If you run out of things to do on your student project:

TREE-PUZZLE (cont.)

Perform the analysis listed under (B) in class 11 and repeat the analysis with 16S rRNAs.

The dataset rdp.fa contains the aligned ribosomal RNA sequences (retrieved from RDP database) from the following prokaryotes:

ARCHAEA:

Sulfolobus acidocaldarius (70 °C),
Sulfolobus solfataricus (70-85 °C),
Archaeoglobus fulgidus (83 °C),
Methanosarcina barkeri (30-37 °C),
Methanosarcina mazeii (37°C),
Methanococcus jannaschii (80°C),
Haloferax volcanii (37°C),
Halobacterium salinarium (ca37°C),
Methanobacterium thermoautotrophicum (60-65°C),
Desulfurococcus sp. (85-90 °C),
Thermococcus sp (75+ °C),
Aeropyrum pernix (90°C),
Thermoplasma acidophilum (55-60°C),
Pyrococcus abysii and Pyrococcus horikoshii  (95°C)

BACTERIA:

Enterococcus hirae (37°C),
Borrelia burgdorferi (33-37°C),
Thermus thermophilus (70-80°C),
Deinococcus radiodurans (30°C),
Chlamydia trachomatis,
Chlamydophila pneumoniae.

DOES the environmental temperature influence the amount of among site rate variation? To address this question we can estimate the shape parameter (=the amount of ASRV) separately for subsets of sequences from thermo and mesophilic organisms.
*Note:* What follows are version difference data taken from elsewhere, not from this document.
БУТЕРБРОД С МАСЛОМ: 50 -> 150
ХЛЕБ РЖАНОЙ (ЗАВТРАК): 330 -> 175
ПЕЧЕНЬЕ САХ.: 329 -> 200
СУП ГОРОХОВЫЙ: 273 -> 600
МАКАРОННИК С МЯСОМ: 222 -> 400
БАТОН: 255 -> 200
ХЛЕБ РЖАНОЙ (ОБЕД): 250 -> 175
Using ClustalX generate three data sets:
4-7 prokaryotes with a growth temperature above 50°C
a comparable** group of 4-7 prokaryotes with a growth temperature below 50°C
a data set containing both of the above groups.

** Calculate a tree (puzzle distance matrix, then NEIGHBOR would be fine) and choose sequences for your thermophile and mesophile subsets so that they have similar relationships.

Analyse all three of these data sets using TREE-PUZZLE (use the default options, but select a rate heterogeneity model described by a Gamma distribution with 8 rate categories - have TREE-PUZZLE estimate the shape parameter)

Is the among site rate variation different for the two sets of species? Discuss your findings.

Do your results for the rRNA dataset differ from the results you obtained using the ATPase dataset?

Work on your own dataset (student project)!!!